Ag Pleez Deddy | |
Type: | single |
Artist: | Jeremy Taylor |
B-Side: | Jo'burg Talking Blues |
Released: | 1962 |
Genre: | Folk, children's |
Label: | Gallotone PD 7-8531 |
"Ag Pleez Deddy" (also known as "The Ballad of the Southern Suburbs") is a South African song written and recorded by Jeremy Taylor, and released in 1962.[1] [2] It was written for the stage show Wait a Minim!, and has been described as the musical's "showpiece".[3] It provides a light-hearted insight into the lives of young white working-class South Africans, whose outlook has absorbed both English-language and Afrikaans influences, along with a fascination with consumer culture. On the surface a children's song, it became broadly popular.
The song was penned in "South African creole English", the vernacular of young, English-speaking South Africans, with liberal sprinklings of Afrikaans words and phrases. The language was that of Taylor's students, to whom he taught Latin in the southern suburbs of Johannesburg. The lyrics are full of references to places, brands and entertainment popular among working-class white South Africans.

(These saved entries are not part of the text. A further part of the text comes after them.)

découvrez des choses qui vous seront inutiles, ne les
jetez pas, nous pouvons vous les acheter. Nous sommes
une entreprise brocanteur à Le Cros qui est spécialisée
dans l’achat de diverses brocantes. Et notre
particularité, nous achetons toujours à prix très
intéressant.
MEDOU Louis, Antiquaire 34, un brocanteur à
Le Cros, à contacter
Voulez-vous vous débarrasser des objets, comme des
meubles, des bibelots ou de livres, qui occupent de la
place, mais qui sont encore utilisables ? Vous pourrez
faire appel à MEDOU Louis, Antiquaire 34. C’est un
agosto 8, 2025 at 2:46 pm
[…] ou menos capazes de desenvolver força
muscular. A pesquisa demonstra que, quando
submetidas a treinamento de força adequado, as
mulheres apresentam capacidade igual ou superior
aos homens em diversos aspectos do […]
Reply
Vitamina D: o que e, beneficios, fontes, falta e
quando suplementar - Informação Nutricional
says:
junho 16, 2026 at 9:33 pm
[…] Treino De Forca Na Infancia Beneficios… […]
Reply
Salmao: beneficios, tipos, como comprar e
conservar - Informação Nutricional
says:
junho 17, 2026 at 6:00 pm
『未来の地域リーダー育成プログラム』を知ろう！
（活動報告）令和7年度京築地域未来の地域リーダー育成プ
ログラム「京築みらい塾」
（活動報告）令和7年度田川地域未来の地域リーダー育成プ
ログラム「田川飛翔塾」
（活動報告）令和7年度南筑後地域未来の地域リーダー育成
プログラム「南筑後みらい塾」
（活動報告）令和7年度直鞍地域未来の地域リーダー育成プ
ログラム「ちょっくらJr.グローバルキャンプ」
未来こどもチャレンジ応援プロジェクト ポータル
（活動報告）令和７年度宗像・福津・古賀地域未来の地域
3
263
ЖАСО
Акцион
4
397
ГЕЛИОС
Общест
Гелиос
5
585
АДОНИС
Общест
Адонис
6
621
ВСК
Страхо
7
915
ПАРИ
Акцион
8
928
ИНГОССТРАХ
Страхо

In the first four verses, a boy pesters his father to take him and his numerous friends to the drive-in theatre, the funfair, a wrestling match (between the Canadian Ski Hi Lee and the South African Willie Liebenberg), and finally to a distant beach in Durban, with a chorus chanting: "Popcorn, chewing gum, peanuts and bubblegum". The father remains silent until the abortive fifth verse, when he retorts "Voetsek!" ("Clear off!"). When the song resumes, the boy complains that, since his father won't take him out for amusements, he will have to entertain himself by beating up the boys (moer all the outjies) next door.
The single, described as "insightful", and a "fond classic", became a cause célèbre in South Africa, Rhodesia, Kenya, and Mozambique.[4] It sold more copies in South Africa than any single by Elvis Presley, as well as outselling any previous domestic single.[5] The success of the song led to the popularity and acceptability of political satire in South Africa during later decades.
The song aroused significant controversy, with many Afrikaners unhappy about the mixing of Afrikaans and English in the lyrics, and its "far-from-flattering" representation of working-class whites, although some praised it for its "gutsiness". It was banned from airplay by the South African Broadcasting Corporation, who considered that it violated the principles of apartheid. As Taylor later commented, "The whole concept of separateness applied also to the concept of keeping English and Afrikaans apart, and they wanted the English to be pure English and the Afrikaans to be pure Afrikaans. Then Ag Pleez Deddy comes along, like a mongrel, a bloody street cur. They couldn't stand it."[6]
Post-apartheid, the song was described as "vulgar and base, revealing the raw side of South Africans in all their humour",[7] and "a liberating anthem for hitherto doomed anglophone youth". Gillian Slovo wrote that the song is very familiar with white South Africans who grew up during the apartheid era, saying, "We loved the song's words, the demands of insatiable childhood for zoos and aquariums."[8]
In the longer term, another controversial element of the song proved to be its mention of "Nigger balls". These were a type of gobstopper, and were included in the list of consumer products coveted by the youths, alongside "liquorice, Pepsi-Cola, ginger beer and Canada Dry". Outside this context, the word "nigger" was not widely used in South Africa at the time, or considered unduly offensive; but it was growing increasingly controversial in the United States, and in subsequent years became effectively taboo in all Anglophone countries. When A New Book of South African Verse in English was published by Oxford University Press in 1979, edited by Guy Butler and Chris Main, the lyrics of "Ag Pleez Deddy" were included but the offending words were altered to "acid-drops", without Taylor's authority and to his great annoyance.[6] [9] However, Taylor himself, when later singing the song in the United States, substituted the term "sugar balls".[10]